What do you mean by transformation?
I.e., it feels like the table legs have transformed into human-like legs. Imagine watching Gregor Samsa’s metamorphosis. Do we see the absence of his human form (assuming it happens quickly)? Or take a conjuring trick: a magician waves her wand, and there is a puff of smoke converting a bouquet of flowers into a rabbit. Do we see the absent flowers? Seems we might, but we also the that they have become something else–the rabbit. What is the relationship between seeing absences and seeing becomings?
I see. You can see transformation without seeing absence, when features with respect to which the object is transformed are compatible with your conception of persistence conditions of that object. An example would be seeing a tree drop leaves or change color. You see the difference in the tree without seeing the absence of the tree. In the case of the table, if you imagine that table legs can (magically) persist through this sort of change, then you can see them change shape without seeing their absence.

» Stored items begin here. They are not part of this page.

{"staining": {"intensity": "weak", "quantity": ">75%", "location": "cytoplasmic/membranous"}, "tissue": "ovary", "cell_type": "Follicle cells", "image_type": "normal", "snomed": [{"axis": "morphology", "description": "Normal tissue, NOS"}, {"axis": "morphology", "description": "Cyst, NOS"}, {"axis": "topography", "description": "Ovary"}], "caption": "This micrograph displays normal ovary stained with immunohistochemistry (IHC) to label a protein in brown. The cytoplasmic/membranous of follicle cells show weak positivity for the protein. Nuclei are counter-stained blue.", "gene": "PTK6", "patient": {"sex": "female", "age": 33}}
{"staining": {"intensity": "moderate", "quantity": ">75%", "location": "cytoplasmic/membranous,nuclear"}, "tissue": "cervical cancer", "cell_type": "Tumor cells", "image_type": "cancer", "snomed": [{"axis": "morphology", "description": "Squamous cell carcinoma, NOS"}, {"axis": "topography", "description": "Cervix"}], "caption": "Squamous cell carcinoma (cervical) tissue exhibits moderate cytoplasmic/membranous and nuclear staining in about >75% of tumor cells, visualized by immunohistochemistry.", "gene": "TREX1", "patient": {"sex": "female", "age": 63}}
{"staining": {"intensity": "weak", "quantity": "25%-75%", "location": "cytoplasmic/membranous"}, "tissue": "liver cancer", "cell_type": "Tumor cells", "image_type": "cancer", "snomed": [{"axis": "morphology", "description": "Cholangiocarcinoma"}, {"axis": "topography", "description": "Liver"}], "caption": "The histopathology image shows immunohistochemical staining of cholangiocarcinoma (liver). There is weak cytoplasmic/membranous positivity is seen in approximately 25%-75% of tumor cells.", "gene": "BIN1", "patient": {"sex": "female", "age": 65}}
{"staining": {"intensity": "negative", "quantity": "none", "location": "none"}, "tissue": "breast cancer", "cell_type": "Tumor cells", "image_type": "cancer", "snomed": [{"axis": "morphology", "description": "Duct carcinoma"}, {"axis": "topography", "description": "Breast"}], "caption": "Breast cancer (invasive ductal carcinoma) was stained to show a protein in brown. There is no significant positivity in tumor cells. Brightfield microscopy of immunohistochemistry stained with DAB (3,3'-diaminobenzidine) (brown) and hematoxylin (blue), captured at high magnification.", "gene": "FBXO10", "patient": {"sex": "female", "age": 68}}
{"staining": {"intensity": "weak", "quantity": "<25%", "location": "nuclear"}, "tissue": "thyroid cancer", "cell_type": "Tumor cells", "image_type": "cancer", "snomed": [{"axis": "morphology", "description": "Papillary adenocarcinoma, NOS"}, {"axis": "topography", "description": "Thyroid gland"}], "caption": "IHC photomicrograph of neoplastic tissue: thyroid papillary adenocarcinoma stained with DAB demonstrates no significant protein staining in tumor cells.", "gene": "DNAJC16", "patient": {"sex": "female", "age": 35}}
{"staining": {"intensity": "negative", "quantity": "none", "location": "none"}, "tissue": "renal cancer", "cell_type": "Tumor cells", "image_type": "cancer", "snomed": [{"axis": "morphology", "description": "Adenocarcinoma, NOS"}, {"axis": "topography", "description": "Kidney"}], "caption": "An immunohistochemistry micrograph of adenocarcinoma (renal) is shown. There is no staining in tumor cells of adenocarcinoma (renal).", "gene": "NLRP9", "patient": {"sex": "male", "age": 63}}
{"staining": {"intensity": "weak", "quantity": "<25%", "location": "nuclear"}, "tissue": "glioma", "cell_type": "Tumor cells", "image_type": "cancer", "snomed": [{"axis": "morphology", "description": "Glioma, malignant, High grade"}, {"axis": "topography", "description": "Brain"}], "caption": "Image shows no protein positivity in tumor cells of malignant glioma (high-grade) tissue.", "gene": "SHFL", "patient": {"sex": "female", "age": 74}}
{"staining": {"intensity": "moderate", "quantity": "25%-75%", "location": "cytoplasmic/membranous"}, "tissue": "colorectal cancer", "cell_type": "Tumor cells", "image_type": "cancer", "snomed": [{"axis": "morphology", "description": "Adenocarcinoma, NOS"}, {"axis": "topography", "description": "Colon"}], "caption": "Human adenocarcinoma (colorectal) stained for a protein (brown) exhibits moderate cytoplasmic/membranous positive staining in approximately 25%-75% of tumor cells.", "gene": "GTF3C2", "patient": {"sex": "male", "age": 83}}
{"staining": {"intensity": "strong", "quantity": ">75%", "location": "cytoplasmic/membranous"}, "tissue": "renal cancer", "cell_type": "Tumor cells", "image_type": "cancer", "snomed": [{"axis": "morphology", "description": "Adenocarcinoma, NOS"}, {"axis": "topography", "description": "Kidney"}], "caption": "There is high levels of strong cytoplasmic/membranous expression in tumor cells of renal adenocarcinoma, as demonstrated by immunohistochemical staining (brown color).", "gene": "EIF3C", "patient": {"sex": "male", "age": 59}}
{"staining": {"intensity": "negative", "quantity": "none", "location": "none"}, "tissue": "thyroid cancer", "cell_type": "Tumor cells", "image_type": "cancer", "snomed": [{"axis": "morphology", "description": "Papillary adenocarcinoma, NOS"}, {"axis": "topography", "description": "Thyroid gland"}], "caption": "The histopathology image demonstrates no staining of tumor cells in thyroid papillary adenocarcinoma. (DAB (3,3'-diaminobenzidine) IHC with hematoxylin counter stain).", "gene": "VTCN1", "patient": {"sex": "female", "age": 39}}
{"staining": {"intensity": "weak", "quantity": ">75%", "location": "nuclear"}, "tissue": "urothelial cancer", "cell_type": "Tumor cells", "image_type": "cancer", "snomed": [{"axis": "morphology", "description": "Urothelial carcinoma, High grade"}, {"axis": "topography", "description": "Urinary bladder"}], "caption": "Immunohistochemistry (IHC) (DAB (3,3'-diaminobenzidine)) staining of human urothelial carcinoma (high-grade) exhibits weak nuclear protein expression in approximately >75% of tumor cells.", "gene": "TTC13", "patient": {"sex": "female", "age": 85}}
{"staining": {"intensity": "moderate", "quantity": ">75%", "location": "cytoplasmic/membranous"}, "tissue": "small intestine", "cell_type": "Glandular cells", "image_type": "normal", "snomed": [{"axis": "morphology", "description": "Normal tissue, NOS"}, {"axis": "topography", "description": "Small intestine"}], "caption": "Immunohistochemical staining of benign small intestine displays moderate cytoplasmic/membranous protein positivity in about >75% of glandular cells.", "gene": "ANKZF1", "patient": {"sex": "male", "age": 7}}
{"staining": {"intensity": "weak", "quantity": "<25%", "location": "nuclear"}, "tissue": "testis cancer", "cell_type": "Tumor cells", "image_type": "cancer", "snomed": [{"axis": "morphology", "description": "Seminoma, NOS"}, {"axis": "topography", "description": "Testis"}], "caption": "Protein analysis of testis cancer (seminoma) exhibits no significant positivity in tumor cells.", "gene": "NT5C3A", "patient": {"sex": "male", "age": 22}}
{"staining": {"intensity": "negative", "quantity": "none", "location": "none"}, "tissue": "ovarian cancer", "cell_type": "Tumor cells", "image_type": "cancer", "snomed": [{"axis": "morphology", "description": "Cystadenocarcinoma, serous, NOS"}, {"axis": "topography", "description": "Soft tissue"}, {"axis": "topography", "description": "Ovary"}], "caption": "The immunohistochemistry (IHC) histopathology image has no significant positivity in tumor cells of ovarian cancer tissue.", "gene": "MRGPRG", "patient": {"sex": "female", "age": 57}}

PS I think you can get the non-transformative, plain experience of absence of the sort that I had if you focus on specific locations. The legs are absent from the far left (symmetrically to where another pair is present). The new legs are in a different location, closer to the center. So the replacement is not precise.
That works. I can definitely see absence when I focus on the corners, while keeping the right side of the table in sight.
But now it barely works for me! I now can’t help but see it as a transformation. Cognitive penetrability!